I read. I prayed. I wept. I wrote. Each day I would drag myself with a cup of Lady Earl Grey tea and a fist full of paper towels to my prayer chair. I would search the Scriptures for something God would say to me personally that day. I would use up every paper towel in my avalanche of tears. I would cry out to God, sometimes yes, yelling even, asking if He noticed that I might die. And I began to chronicle my journey, my struggle, my fear, my pain and my victories on a medical blog for my prayer supporters to read.
It became a holy action, this reading, praying, weeping and writing. My prayer chair virtually lit up when Jesus came in that special way He does to those who hurt and who need Him so desperately. In a dream one night He showed me the hard, rocky path I was walking but as I gazed at the road of my awful assignment, I saw gold nuggets planted there. I knew the Lord had placed them to remind me that He was with me as I walked this terrible road. They were signs of His presence and His blessing, making the journey not just bearable, but even beautiful.

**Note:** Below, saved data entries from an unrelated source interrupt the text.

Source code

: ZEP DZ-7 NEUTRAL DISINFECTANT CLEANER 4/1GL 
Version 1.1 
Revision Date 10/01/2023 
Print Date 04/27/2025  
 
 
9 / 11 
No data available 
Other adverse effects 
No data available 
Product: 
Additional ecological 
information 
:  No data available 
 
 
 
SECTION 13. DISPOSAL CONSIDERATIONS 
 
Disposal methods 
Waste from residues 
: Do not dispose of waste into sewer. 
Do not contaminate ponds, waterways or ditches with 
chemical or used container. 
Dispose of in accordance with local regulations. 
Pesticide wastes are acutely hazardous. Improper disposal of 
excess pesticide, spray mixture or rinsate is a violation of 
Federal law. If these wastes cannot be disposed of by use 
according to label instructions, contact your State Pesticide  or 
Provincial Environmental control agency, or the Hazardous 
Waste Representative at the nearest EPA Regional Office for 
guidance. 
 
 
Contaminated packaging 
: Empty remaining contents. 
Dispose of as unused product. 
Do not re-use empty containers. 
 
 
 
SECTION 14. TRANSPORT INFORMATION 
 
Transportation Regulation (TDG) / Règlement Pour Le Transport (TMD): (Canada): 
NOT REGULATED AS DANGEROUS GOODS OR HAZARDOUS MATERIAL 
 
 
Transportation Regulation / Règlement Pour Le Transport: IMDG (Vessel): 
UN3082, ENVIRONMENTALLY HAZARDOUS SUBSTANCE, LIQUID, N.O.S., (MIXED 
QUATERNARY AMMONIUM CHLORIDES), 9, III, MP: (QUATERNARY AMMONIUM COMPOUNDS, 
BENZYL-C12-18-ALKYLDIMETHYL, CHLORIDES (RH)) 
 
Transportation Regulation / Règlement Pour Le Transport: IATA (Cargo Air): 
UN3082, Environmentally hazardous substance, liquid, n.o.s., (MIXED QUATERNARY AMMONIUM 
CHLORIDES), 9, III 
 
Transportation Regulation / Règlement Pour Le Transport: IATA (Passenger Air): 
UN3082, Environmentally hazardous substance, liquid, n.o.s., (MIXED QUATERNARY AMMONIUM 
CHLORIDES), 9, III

And so the writing done in those months became a book telling of the awful but bearable, the terrible but beautiful journey of walking with Jesus through the cancer storm. Gold in the Road is my account of being a woman pastor facing every hardship and treatment a breast cancer sufferer can encounter. Yes, it’s a serious book because cancer is a serious topic, but it is laced with humanity, anecdotes and humor.
I hope you’ll read it. But more, I hope you’ll give it to someone going through a cancer storm, or someone who loves someone going through a cancer storm. Or maybe to someone in another kind of awful trial. Gold in the Road tells the true tale of finding the presence of Christ in the midst of the worst of times. And His presence changes everything. He was my Gold in the Road.